[Design files in text formats]
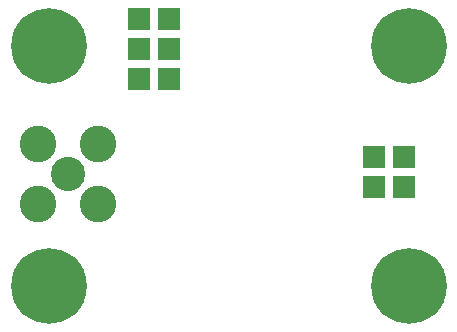
<source format=gbr>
G04 #@! TF.FileFunction,Soldermask,Top*
%FSLAX46Y46*%
G04 Gerber Fmt 4.6, Leading zero omitted, Abs format (unit mm)*
G04 Created by KiCad (PCBNEW 201609251018+7233~55~ubuntu16.04.1-) date Thu Sep 29 13:06:48 2016*
%MOMM*%
%LPD*%
G01*
G04 APERTURE LIST*
%ADD10C,0.100000*%
%ADD11R,1.924000X1.924000*%
%ADD12C,6.400000*%
%ADD13C,2.900000*%
%ADD14C,3.100000*%
G04 APERTURE END LIST*
D10*
D11*
X101625400Y-73888600D03*
X99085400Y-73888600D03*
X101625400Y-71348600D03*
X99085400Y-71348600D03*
X101625400Y-68808600D03*
X99085400Y-68808600D03*
X121539000Y-83007200D03*
X118999000Y-83007200D03*
X121539000Y-80467200D03*
X118999000Y-80467200D03*
D12*
X91440000Y-91440000D03*
X91440000Y-71120000D03*
X121920000Y-71120000D03*
X121920000Y-91440000D03*
D13*
X93091000Y-81915000D03*
D14*
X95631000Y-84455000D03*
X90551000Y-84455000D03*
X90551000Y-79375000D03*
X95631000Y-79375000D03*
M02*

</source>
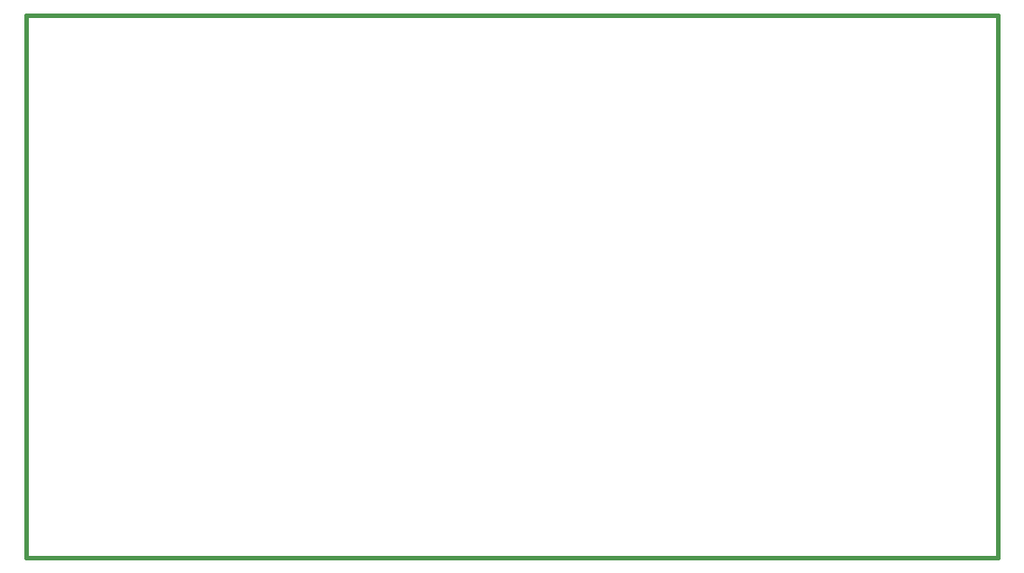
<source format=gko>
%FSLAX25Y25*%
%MOIN*%
G70*
G01*
G75*
G04 Layer_Color=16711935*
%ADD10R,0.03150X0.03347*%
%ADD11R,0.02362X0.04724*%
%ADD12R,0.03347X0.03150*%
%ADD13R,0.08661X0.11024*%
%ADD14R,0.11024X0.11024*%
%ADD15C,0.00600*%
%ADD16C,0.01200*%
%ADD17C,0.00800*%
%ADD18C,0.06000*%
%ADD19R,0.05500X0.05500*%
%ADD20C,0.05500*%
%ADD21R,0.05500X0.05500*%
%ADD22C,0.05700*%
%ADD23R,0.05700X0.05700*%
%ADD24C,0.10236*%
%ADD25C,0.05118*%
%ADD26R,0.05118X0.05118*%
%ADD27C,0.04000*%
%ADD28C,0.06299*%
%ADD29R,0.06299X0.06299*%
%ADD30C,0.15748*%
%ADD31C,0.11575*%
%ADD32C,0.09843*%
%ADD33C,0.08300*%
%ADD34C,0.02700*%
%ADD35C,0.00984*%
%ADD36C,0.05906*%
%ADD37C,0.00600*%
%ADD38C,0.01000*%
%ADD39C,0.00100*%
%ADD40C,0.00787*%
%ADD41C,0.00591*%
%ADD42R,0.03950X0.04147*%
%ADD43R,0.03162X0.05524*%
%ADD44R,0.04147X0.03950*%
%ADD45R,0.09461X0.11824*%
%ADD46R,0.11824X0.11824*%
%ADD47C,0.06800*%
%ADD48R,0.06300X0.06300*%
%ADD49C,0.06300*%
%ADD50R,0.06300X0.06300*%
%ADD51C,0.06500*%
%ADD52R,0.06500X0.06500*%
%ADD53C,0.11036*%
%ADD54C,0.05918*%
%ADD55R,0.05918X0.05918*%
%ADD56C,0.04800*%
%ADD57C,0.07099*%
%ADD58R,0.07099X0.07099*%
%ADD59C,0.16548*%
%ADD60C,0.10642*%
%ADD61C,0.09100*%
%ADD62C,0.01500*%
D62*
X0Y-400D02*
X359300D01*
Y200000D01*
X0D02*
X359300D01*
X0Y-400D02*
Y200000D01*
M02*

</source>
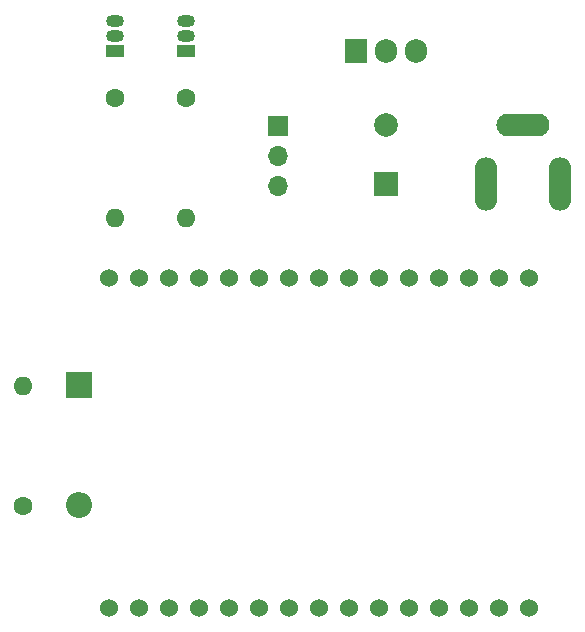
<source format=gts>
%TF.GenerationSoftware,KiCad,Pcbnew,7.0.1*%
%TF.CreationDate,2023-03-30T07:30:20+02:00*%
%TF.ProjectId,board,626f6172-642e-46b6-9963-61645f706362,rev?*%
%TF.SameCoordinates,Original*%
%TF.FileFunction,Soldermask,Top*%
%TF.FilePolarity,Negative*%
%FSLAX46Y46*%
G04 Gerber Fmt 4.6, Leading zero omitted, Abs format (unit mm)*
G04 Created by KiCad (PCBNEW 7.0.1) date 2023-03-30 07:30:20*
%MOMM*%
%LPD*%
G01*
G04 APERTURE LIST*
G04 Aperture macros list*
%AMRoundRect*
0 Rectangle with rounded corners*
0 $1 Rounding radius*
0 $2 $3 $4 $5 $6 $7 $8 $9 X,Y pos of 4 corners*
0 Add a 4 corners polygon primitive as box body*
4,1,4,$2,$3,$4,$5,$6,$7,$8,$9,$2,$3,0*
0 Add four circle primitives for the rounded corners*
1,1,$1+$1,$2,$3*
1,1,$1+$1,$4,$5*
1,1,$1+$1,$6,$7*
1,1,$1+$1,$8,$9*
0 Add four rect primitives between the rounded corners*
20,1,$1+$1,$2,$3,$4,$5,0*
20,1,$1+$1,$4,$5,$6,$7,0*
20,1,$1+$1,$6,$7,$8,$9,0*
20,1,$1+$1,$8,$9,$2,$3,0*%
G04 Aperture macros list end*
%ADD10R,1.905000X2.000000*%
%ADD11O,1.905000X2.000000*%
%ADD12R,1.500000X1.050000*%
%ADD13O,1.500000X1.050000*%
%ADD14R,2.200000X2.200000*%
%ADD15O,2.200000X2.200000*%
%ADD16C,1.600000*%
%ADD17O,1.600000X1.600000*%
%ADD18R,1.700000X1.700000*%
%ADD19O,1.700000X1.700000*%
%ADD20C,1.524000*%
%ADD21RoundRect,0.952000X0.000000X-1.300000X0.000000X1.300000X0.000000X1.300000X0.000000X-1.300000X0*%
%ADD22RoundRect,0.952000X1.300000X0.000000X-1.300000X0.000000X-1.300000X0.000000X1.300000X0.000000X0*%
%ADD23RoundRect,0.952000X0.000000X1.300000X0.000000X-1.300000X0.000000X-1.300000X0.000000X1.300000X0*%
%ADD24R,2.000000X2.000000*%
%ADD25C,2.000000*%
G04 APERTURE END LIST*
D10*
%TO.C,Q3*%
X60120000Y-36500000D03*
D11*
X62660000Y-36500000D03*
X65200000Y-36500000D03*
%TD*%
D12*
%TO.C,Q2*%
X45800000Y-36500000D03*
D13*
X45800000Y-35230000D03*
X45800000Y-33960000D03*
%TD*%
D14*
%TO.C,D1*%
X36700000Y-64800000D03*
D15*
X36700000Y-74960000D03*
%TD*%
D12*
%TO.C,Q1*%
X39740000Y-36500000D03*
D13*
X39740000Y-35230000D03*
X39740000Y-33960000D03*
%TD*%
D16*
%TO.C,R1*%
X32000000Y-75060000D03*
D17*
X32000000Y-64900000D03*
%TD*%
D16*
%TO.C,R3*%
X45800000Y-40520000D03*
D17*
X45800000Y-50680000D03*
%TD*%
D18*
%TO.C,J2*%
X53600000Y-42860000D03*
D19*
X53600000Y-45400000D03*
X53600000Y-47940000D03*
%TD*%
D20*
%TO.C,U1*%
X74820000Y-55730000D03*
X72280000Y-55730000D03*
X69740000Y-55730000D03*
X67200000Y-55730000D03*
X64660000Y-55730000D03*
X62120000Y-55730000D03*
X59580000Y-55730000D03*
X57040000Y-55730000D03*
X54500000Y-55730000D03*
X51960000Y-55730000D03*
X49420000Y-55730000D03*
X46880000Y-55730000D03*
X44340000Y-55730000D03*
X41800000Y-55730000D03*
X39260000Y-55730000D03*
X39260000Y-83670000D03*
X41800000Y-83670000D03*
X44340000Y-83670000D03*
X46880000Y-83670000D03*
X49420000Y-83670000D03*
X51960000Y-83670000D03*
X54500000Y-83670000D03*
X57040000Y-83670000D03*
X59580000Y-83670000D03*
X62120000Y-83670000D03*
X64660000Y-83670000D03*
X67200000Y-83670000D03*
X69740000Y-83670000D03*
X72280000Y-83670000D03*
X74820000Y-83670000D03*
%TD*%
D21*
%TO.C,J1*%
X71200000Y-47800000D03*
D22*
X74300000Y-42800000D03*
D23*
X77400000Y-47800000D03*
%TD*%
D24*
%TO.C,C1*%
X62700000Y-47767677D03*
D25*
X62700000Y-42767677D03*
%TD*%
D16*
%TO.C,R2*%
X39750000Y-40500000D03*
D17*
X39750000Y-50660000D03*
%TD*%
M02*

</source>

**EXERCISE DETAILS**
Print exactly the lines from the first line of the records above through the line containing "X118999000Y-83007200D03*", leaving out the pictures.

**THE COMPLETED TASK**
<source format=gbr>
G04 #@! TF.FileFunction,Soldermask,Top*
%FSLAX46Y46*%
G04 Gerber Fmt 4.6, Leading zero omitted, Abs format (unit mm)*
G04 Created by KiCad (PCBNEW 201609251018+7233~55~ubuntu16.04.1-) date Thu Sep 29 13:06:48 2016*
%MOMM*%
%LPD*%
G01*
G04 APERTURE LIST*
%ADD10C,0.100000*%
%ADD11R,1.924000X1.924000*%
%ADD12C,6.400000*%
%ADD13C,2.900000*%
%ADD14C,3.100000*%
G04 APERTURE END LIST*
D10*
D11*
X101625400Y-73888600D03*
X99085400Y-73888600D03*
X101625400Y-71348600D03*
X99085400Y-71348600D03*
X101625400Y-68808600D03*
X99085400Y-68808600D03*
X121539000Y-83007200D03*
X118999000Y-83007200D03*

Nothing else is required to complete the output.